● Task to complete:
Report every line from the material that contains the word "Ingres".

● Supplied records:

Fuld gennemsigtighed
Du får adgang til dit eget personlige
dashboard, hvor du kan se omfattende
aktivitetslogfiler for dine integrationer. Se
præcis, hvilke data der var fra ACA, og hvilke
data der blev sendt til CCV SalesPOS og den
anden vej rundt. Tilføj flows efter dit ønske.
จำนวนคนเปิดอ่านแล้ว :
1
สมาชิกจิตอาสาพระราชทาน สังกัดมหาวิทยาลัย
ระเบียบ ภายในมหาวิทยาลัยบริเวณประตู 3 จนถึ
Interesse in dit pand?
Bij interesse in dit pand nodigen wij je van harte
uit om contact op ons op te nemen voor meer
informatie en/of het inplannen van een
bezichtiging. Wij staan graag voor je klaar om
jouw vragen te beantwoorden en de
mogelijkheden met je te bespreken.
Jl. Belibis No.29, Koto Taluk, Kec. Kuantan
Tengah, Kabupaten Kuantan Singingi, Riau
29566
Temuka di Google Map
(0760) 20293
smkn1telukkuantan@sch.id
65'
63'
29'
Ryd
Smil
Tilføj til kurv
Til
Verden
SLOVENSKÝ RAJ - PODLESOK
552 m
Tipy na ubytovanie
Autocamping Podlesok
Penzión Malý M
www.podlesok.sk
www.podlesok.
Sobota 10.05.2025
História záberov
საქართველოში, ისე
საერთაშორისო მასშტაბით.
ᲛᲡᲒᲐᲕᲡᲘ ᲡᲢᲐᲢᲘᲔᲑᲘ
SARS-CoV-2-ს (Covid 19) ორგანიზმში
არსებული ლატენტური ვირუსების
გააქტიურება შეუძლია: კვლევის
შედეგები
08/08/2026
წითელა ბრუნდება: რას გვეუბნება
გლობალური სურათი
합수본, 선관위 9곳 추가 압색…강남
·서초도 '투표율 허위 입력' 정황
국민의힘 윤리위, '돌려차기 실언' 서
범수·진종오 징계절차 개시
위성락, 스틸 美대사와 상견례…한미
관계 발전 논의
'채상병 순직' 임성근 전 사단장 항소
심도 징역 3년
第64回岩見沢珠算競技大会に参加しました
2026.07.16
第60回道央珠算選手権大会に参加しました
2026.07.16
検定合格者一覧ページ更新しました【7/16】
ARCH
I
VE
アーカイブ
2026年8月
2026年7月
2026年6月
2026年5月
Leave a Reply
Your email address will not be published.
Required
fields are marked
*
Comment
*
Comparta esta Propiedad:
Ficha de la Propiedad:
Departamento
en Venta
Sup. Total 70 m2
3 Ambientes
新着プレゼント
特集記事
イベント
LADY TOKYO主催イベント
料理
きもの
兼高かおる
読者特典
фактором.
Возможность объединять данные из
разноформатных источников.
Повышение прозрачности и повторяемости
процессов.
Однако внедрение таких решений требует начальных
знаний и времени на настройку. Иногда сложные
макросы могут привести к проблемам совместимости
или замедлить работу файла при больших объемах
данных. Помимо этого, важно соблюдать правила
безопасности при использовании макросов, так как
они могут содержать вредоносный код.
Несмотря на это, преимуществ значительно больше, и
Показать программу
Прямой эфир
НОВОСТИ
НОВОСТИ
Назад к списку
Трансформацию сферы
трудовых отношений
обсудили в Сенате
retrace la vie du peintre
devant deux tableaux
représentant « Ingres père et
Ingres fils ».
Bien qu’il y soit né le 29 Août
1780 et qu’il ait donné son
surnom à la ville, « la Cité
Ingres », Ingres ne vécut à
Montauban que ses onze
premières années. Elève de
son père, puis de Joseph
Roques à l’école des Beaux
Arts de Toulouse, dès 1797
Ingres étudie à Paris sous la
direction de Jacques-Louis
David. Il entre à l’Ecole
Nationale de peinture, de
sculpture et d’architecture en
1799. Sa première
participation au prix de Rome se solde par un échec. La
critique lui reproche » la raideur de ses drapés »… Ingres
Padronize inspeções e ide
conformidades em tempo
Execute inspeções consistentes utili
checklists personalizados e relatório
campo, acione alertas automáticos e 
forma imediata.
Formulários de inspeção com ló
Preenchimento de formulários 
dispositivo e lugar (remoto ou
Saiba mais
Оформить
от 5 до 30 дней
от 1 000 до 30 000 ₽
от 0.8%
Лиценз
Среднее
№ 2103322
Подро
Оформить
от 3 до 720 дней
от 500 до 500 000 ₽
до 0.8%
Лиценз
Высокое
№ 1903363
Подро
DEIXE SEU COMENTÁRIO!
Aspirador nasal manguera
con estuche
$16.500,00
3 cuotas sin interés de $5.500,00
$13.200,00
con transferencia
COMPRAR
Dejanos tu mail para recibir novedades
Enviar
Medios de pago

● Result below:
représentant « Ingres père et
Ingres fils ».
Ingres », Ingres ne vécut à
Ingres étudie à Paris sous la
critique lui reproche » la raideur de ses drapés »… Ingres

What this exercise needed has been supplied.